Marc H. Hedrick - CEO, President & Director
I think that would be definitely something that would be front of mind as we evaluate partners. We want to make sure that if we build a facility and process and product that's of the highest quality, in the U.S., if that could be neared to equaled in that market or we would not do it. We do have the potential from our facility in Texas to supply what we think are any reasonable global supply situations. But we've had a mix of partners that have been interested, some in sourcing it directly from the U.S. And we think our cost structure could support that, believe it or not, or potentially, transferring the technology. So it has to fit within our quality requirements to be able to do that. We're not really worried about so much overlap and market conflict. We think that can be managed. I think it's really more about finding the right group that's dedicated to quality. And based on what we know about changes ongoing at the CFDA, we think that would be CFDA's bias as well.
Operator
At this time, I'm going to turn the floor back over to Dr. Hedrick.

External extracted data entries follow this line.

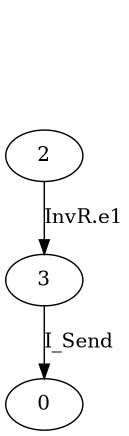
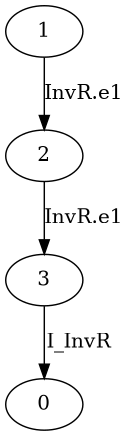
  digraph {
+   1
    2
    3
    0
+   1 -> 2 [label="InvR.e1"]
    2 -> 3 [label="InvR.e1"]
-   3 -> 0 [label=I_Send]
+   3 -> 0 [label=I_InvR]
  }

Marc H. Hedrick - CEO, President & Director
Thank you, Alicia. So I just want to make - just end by thanking those of you that have taken time to listen to the call, and those analysts that have participated in the call. The company is very appreciative of your time and to our advisors and to the patients and physicians that have trusted us with their -- with our product. And also are appreciative to our hard-working and dedicated employees who get up every day and come to work and try to make this happen. So thank you once again, and have a good evening.
Operator
Thank you. This does conclude today's conference call. Please disconnect your lines at this time, and have a wonderful day.